REQUIRED ACTION —
Please output exactly the lines from the one containing "переменного" through the last line of the records, both included.

DATA LISTING —
━━━━━━━━

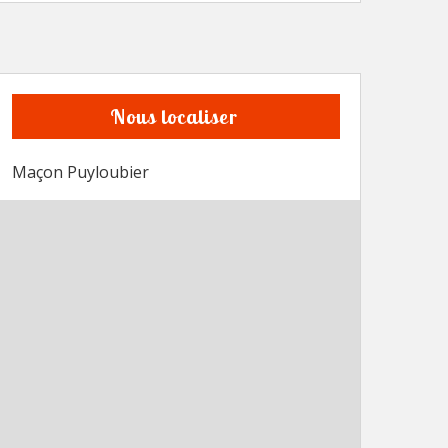
Nous localiser
Maçon Puyloubier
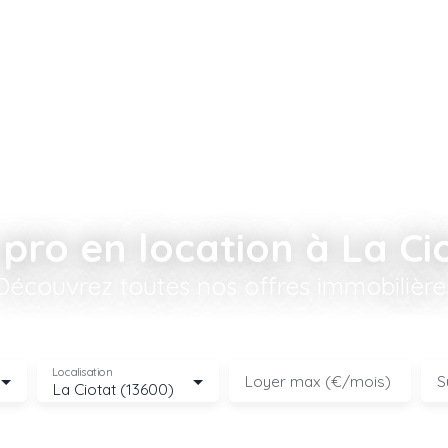
pro en location à La Ci
Découvrez toutes nos offres immobilière
Localisation
Loyer max (€/mois)
S
La Ciotat (13600)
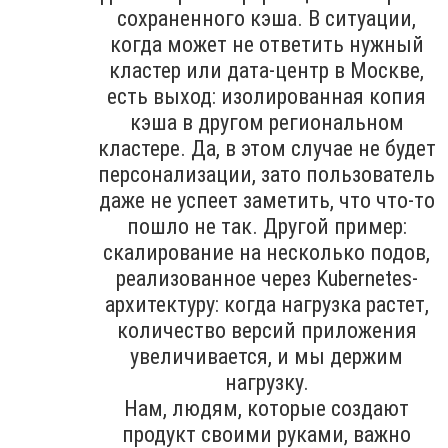
сохраненного кэша. В ситуации,
когда может не ответить нужный
кластер или дата-центр в Москве,
есть выход: изолированная копия
кэша в другом региональном
кластере. Да, в этом случае не будет
персонализации, зато пользователь
даже не успеет заметить, что что-то
пошло не так. Другой пример:
скалирование на несколько подов,
реализованное через Kubernetes-
архитектуру: когда нагрузка растет,
количество версий приложения
увеличивается, и мы держим
нагрузку.
Нам, людям, которые создают
продукт своими руками, важно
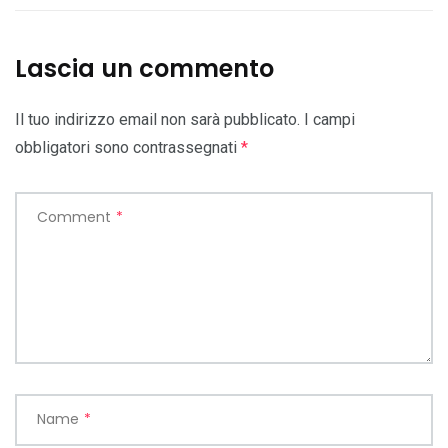
Lascia un commento
Il tuo indirizzo email non sarà pubblicato.
I campi
obbligatori sono contrassegnati
*
Comment
*
Name
*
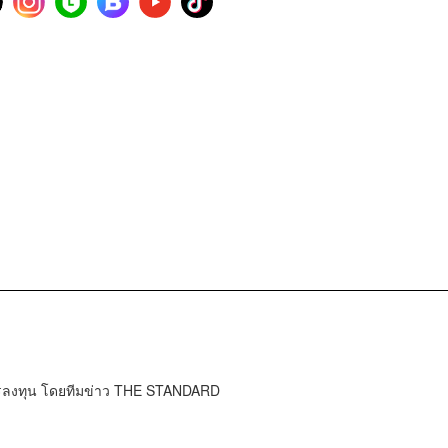
การลงทุน โดยทีมข่าว THE STANDARD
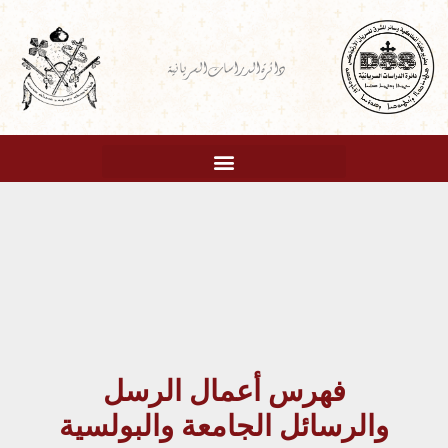
خطي
لى
دائرة الدراسات السريانية
لمحتوى
فهرس أعمال الرسل
والرسائل الجامعة والبولسية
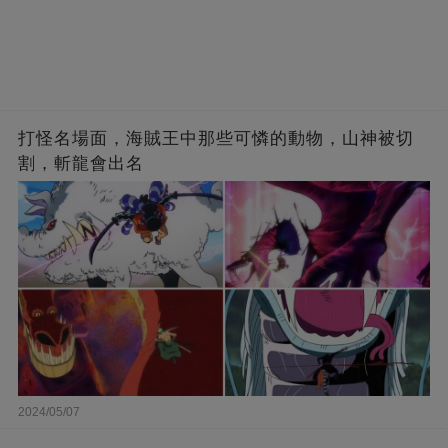
打怪名場面，海賊王中那些可憐的動物，山神被切
割，斬龍會出名
2024/05/07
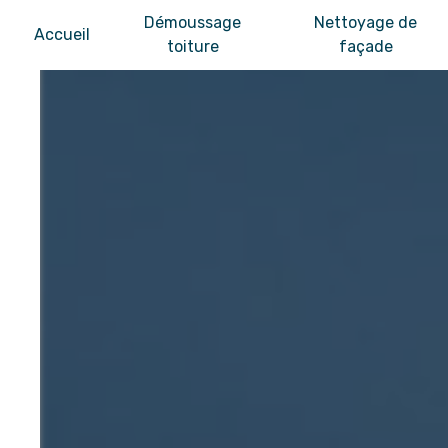
Panneau de gestion des cookies
Démoussage
Nettoyage de
Accueil
toiture
façade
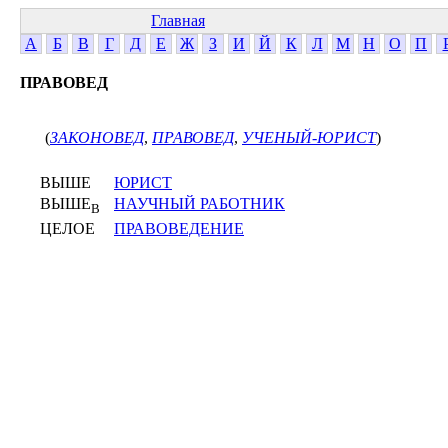
Главная
А
Б
В
Г
Д
Е
Ж
З
И
Й
К
Л
М
Н
О
П
ПРАВОВЕД
(
ЗАКОНОВЕД
,
ПРАВОВЕД
,
УЧЕНЫЙ-ЮРИСТ
)
ВЫШЕ
ЮРИСТ
ВЫШЕ
НАУЧНЫЙ РАБОТНИК
В
ЦЕЛОЕ
ПРАВОВЕДЕНИЕ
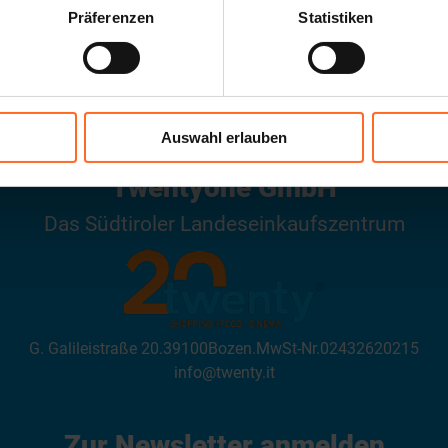
Präferenzen
Statistiken
ÖFFNUNGSZEITEN
Auswahl erlauben
Twentyone GmbH
Das Südtiroler Landeseinkaufszentrum
G. Galileistraße 20
.
39100
Bozen
.
MwSt-Nr.
02432620215
info@twenty.it
Zur Newsletter anmelden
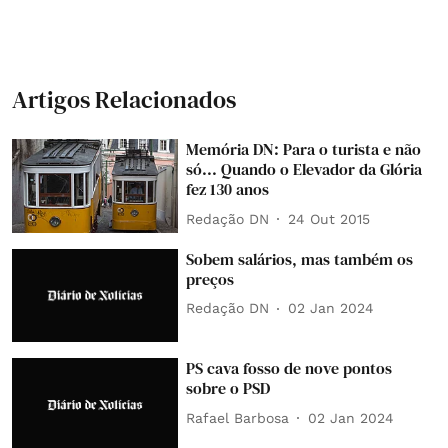
Artigos Relacionados
Memória DN: Para o turista e não
só... Quando o Elevador da Glória
fez 130 anos
Redação DN
24 Out 2015
Sobem salários, mas também os
preços
Redação DN
02 Jan 2024
PS cava fosso de nove pontos
sobre o PSD
Rafael Barbosa
02 Jan 2024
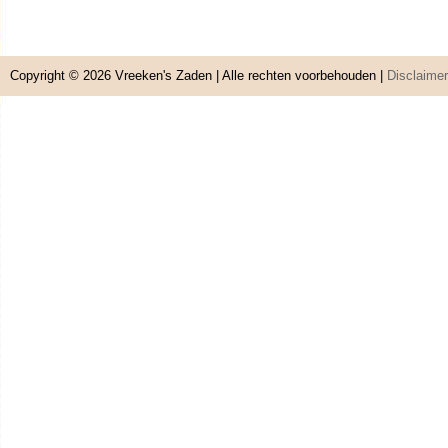
Copyright © 2026
Vreeken's Zaden
| Alle rechten voorbehouden |
Disclaimer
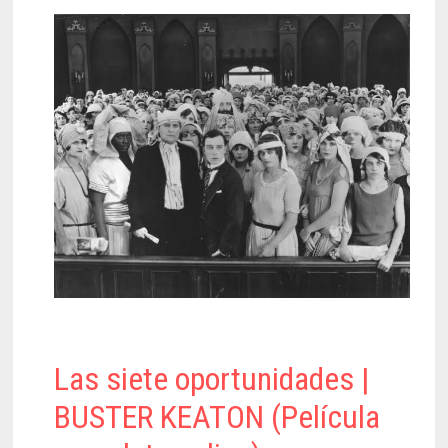
Las siete oportunidades |
BUSTER KEATON (Película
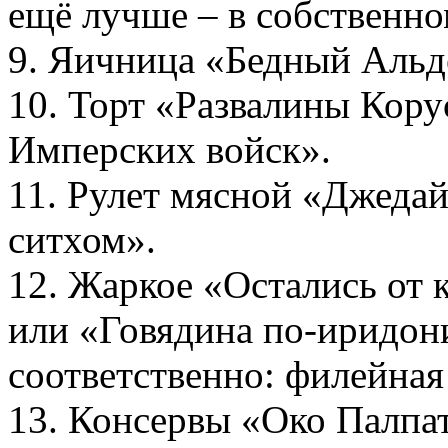
ещё лучше – в собственном
9. Яичница «Бедный Альд
10. Торт «Развалины Кору
Имперских войск».
11. Рулет мясной «Джеда
ситхом».
12. Жаркое «Остались от 
или «Говядина по-иридони
соответственно: филейная 
13. Консервы «Око Палпат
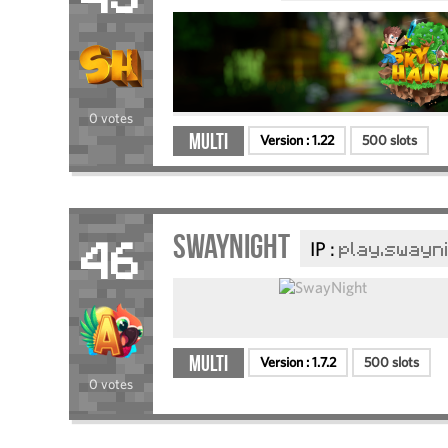
45
0 votes
Multi
Version :
1.22
500 slots
SwayNight
IP :
play.swayni
46
Multi
Version :
1.7.2
500 slots
0 votes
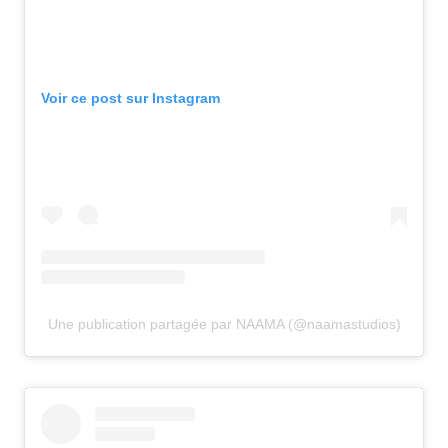
Voir ce post sur Instagram
Une publication partagée par NAAMA (@naamastudios)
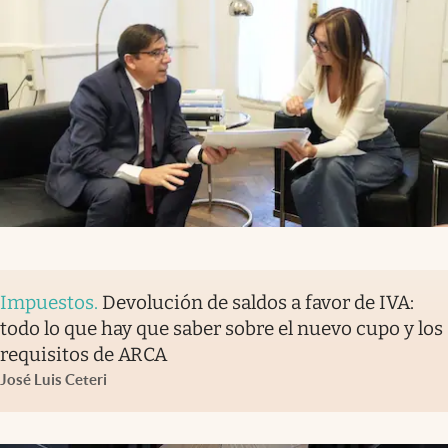
Impuestos
.
Devolución de saldos a favor de IVA:
todo lo que hay que saber sobre el nuevo cupo y los
requisitos de ARCA
José Luis Ceteri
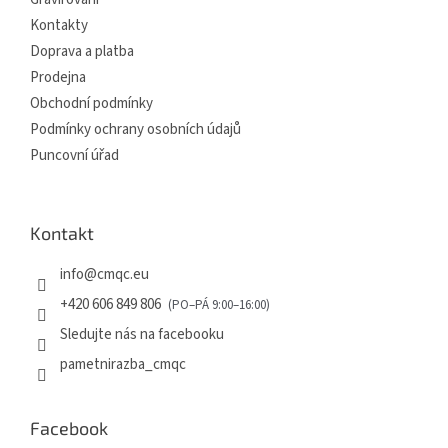
Kontakty
Doprava a platba
Prodejna
Obchodní podmínky
Podmínky ochrany osobních údajů
Puncovní úřad
Kontakt
info
@
cmqc.eu
+420 606 849 806
Sledujte nás na facebooku
pametnirazba_cmqc
Facebook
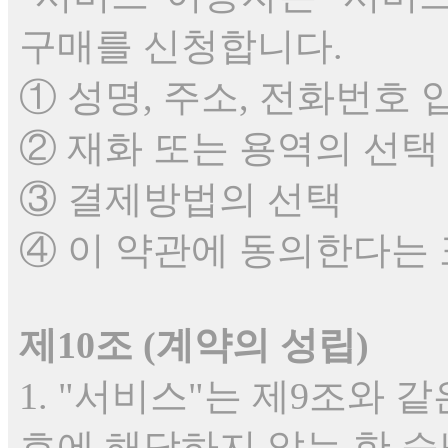
구매를 신청합니다.
① 성명, 주소, 전화번호 
② 재화 또는 용역의 선택
③ 결제방법의 선택
④ 이 약관에 동의한다는 표
제10조 (계약의 성립)
1. "서비스"는 제9조와 
호에 해당하지 않는 한 승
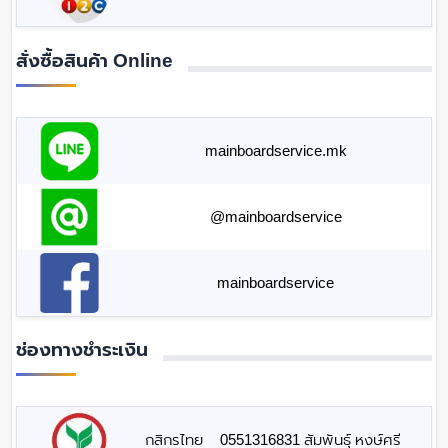
สั่งซื้อสินค้า Online
mainboardservice.mk
@mainboardservice
mainboardservice
ช่องทางชำระเงิน
กสิกรไทย
0551316831 สัมพันธุ์ หงษ์ศรี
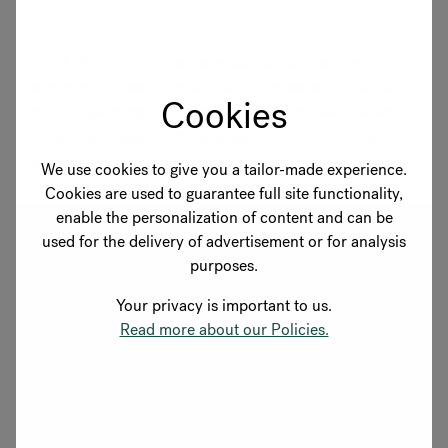
Zasady
Flokk dąży do utrzymania wysokich standardów
etycznych w swoich praktykach biznesowych. Grupa
Cookies
praktykuje zarządzanie oparte na swoich wartościach i
opracowała zasady, które są jasno zakomunikowane
wszystkim pracownikom.
We use cookies to give you a tailor-made experience.
Cookies are used to guarantee full site functionality,
enable the personalization of content and can be
Flokk - kodeks postępowania dla pracowników
used for the delivery of advertisement or for analysis
purposes.
Flokk - code of conduct for business partners
Your privacy is important to us.
Read more about our Policies.
Polityka bezpieczeństwa informacji i ochrony
prywatności
Polityka jakości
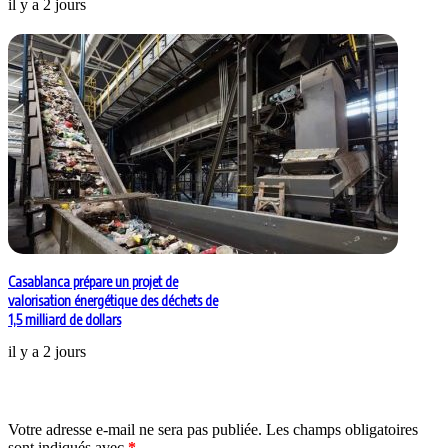
il y a 2 jours
Casablanca prépare un projet de
valorisation énergétique des déchets de
1,5 milliard de dollars
il y a 2 jours
Laisser un commentaire
Votre adresse e-mail ne sera pas publiée.
Les champs obligatoires
sont indiqués avec
*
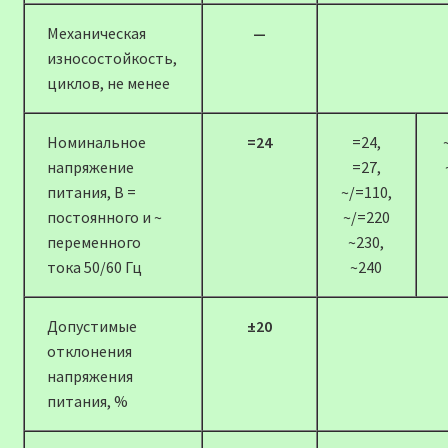
Механическая
—
износостойкость,
циклов, не менее
Номинальное
=24
=24,
напряжение
=27,
питания, В =
~/=110,
постоянного и ~
~/=220
переменного
~230,
тока 50/60 Гц
~240
Допустимые
±20
отклонения
напряжения
питания, %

━━━━━━━━

SOLUTION BELOW —
переменного
~230,
тока 50/60 Гц
~240
Допустимые
±20
отклонения
напряжения
питания, %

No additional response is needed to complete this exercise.